◆ TEXTO PARA LEITURA:
-=-=-

Neste livro How Long, O Lord? Reflections on Suffering and Evil [Ó Senhor, Até Quando? Reflexões sobre o Sofrimento e o Mal], D. A. Carson diz: “É essencial — não posso dizer isso mais fortemente — é absolutamente essencial para o bem-estar doutrinário e espiritual manter as diversas polaridades na natureza de Deus simultaneamente. Por exemplo, caso você trabalhe com as passagens bíblicas que insinuam abertamente que Deus, em certo sentido, está por trás do mal, e não nos chama à mente as incontáveis ​​passagens que insistem que ele é infalivelmente bom, então em um período de sofrimento você pode ser tentado a pensar de Deus como um soberano sanguinário e cruel”.¹ Essa visão permite que o mistério dessa doutrina permaneça em vez de tentar segui-la até o seu fim lógico percebido. Onde a Escritura não vai, não devemos ir também.

-=-=-

◆ LISTAGEM FORNECIDA:
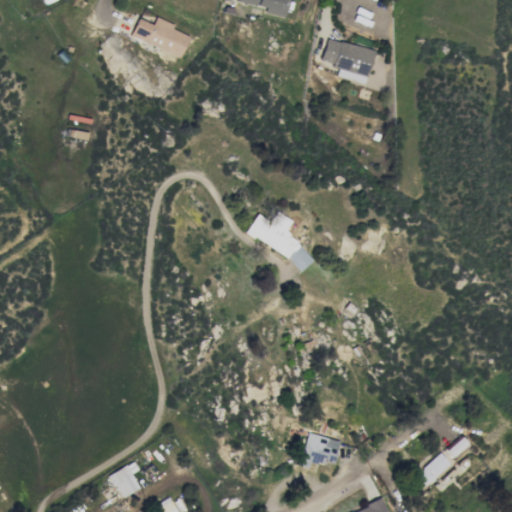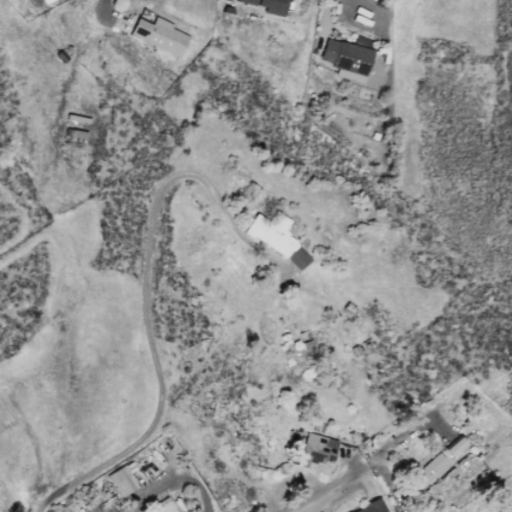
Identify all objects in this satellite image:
building: (268, 6)
road: (109, 14)
road: (325, 15)
building: (157, 35)
building: (345, 59)
building: (274, 237)
building: (275, 238)
road: (143, 300)
building: (454, 446)
building: (454, 447)
building: (315, 450)
building: (316, 451)
building: (429, 470)
building: (430, 470)
road: (355, 471)
building: (122, 477)
building: (122, 479)
building: (179, 503)
building: (165, 505)
building: (165, 505)
building: (373, 506)
building: (370, 507)
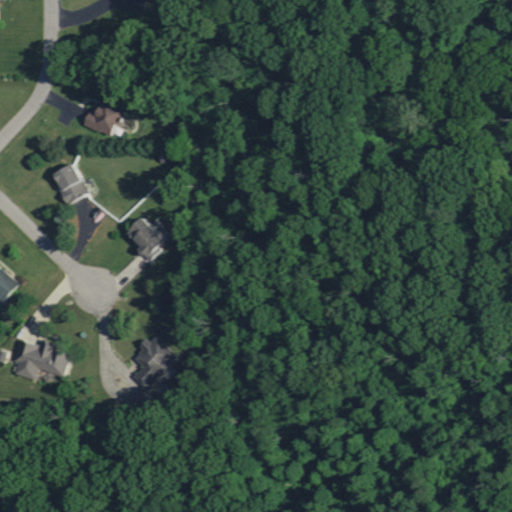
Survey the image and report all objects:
building: (0, 7)
road: (43, 79)
building: (109, 115)
building: (75, 185)
building: (152, 238)
road: (44, 254)
building: (7, 284)
building: (44, 359)
building: (156, 361)
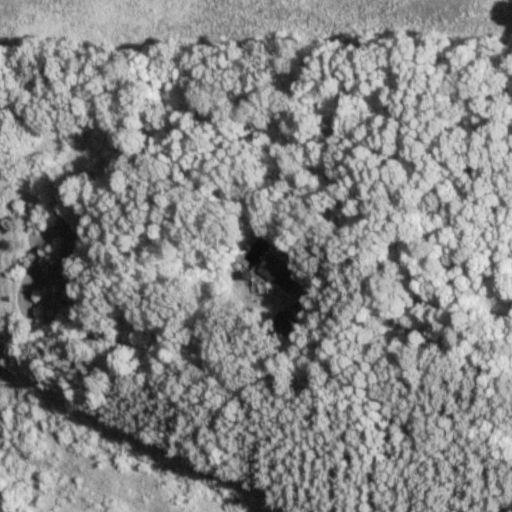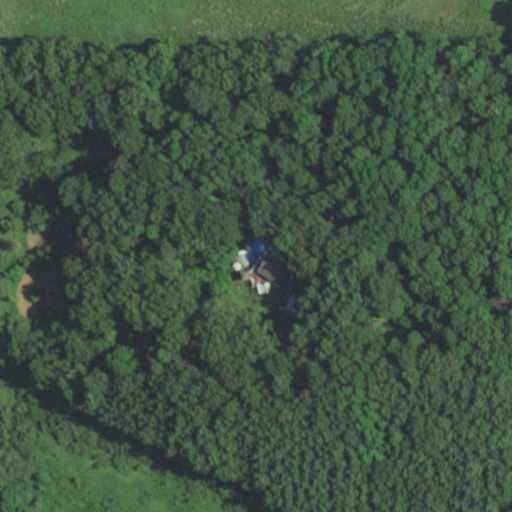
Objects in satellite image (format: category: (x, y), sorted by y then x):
road: (404, 246)
building: (285, 272)
building: (285, 274)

-=-=-

◆ TAREFAS:
1) No texto sobre o sofrimento e o mal, o que alguém em um período de sofrimento pode ser tentado a pensar de Deus, segundo a citação de D. A. Carson?
2) Dê continuidade ao texto sobre o sofrimento e o mal, começando logo após a última frase apresentada.

◆ RESPOSTAS ESPERADAS:
1) Pode ser tentado a pensar de Deus como um soberano sanguinário e cruel.

2)
INTRODUÇÃO

Carson é também o autor do livro Divine Sovereignty and Human Responsibility: Biblical Perspectives in Tension [Soberania Divina e Responsabilidade Humana: Perspectivas Bíblicas em Tensão].² Em vez de carregar o subtítulo “Doutrinas Bíblicas em Harmonia”, que soaria como algo que eu diria, reforça a suposição cansativa de que a Escritura contém uma “tensão” interna, uma palavra bonita para contradição.

Sobre este tópico, Carson não consegue romper com a tradicional posição antibíblica e irracional e, como resultado, compromete-se a uma posição tão profana e pecaminosa que, se não eu não tivesse o intuito de ensinar, eu dificilmente ousaria repeti-la. Essa pessoa que cita Carson também ecoa alguns slogans tradicionais, então vamos examinar suas declarações também.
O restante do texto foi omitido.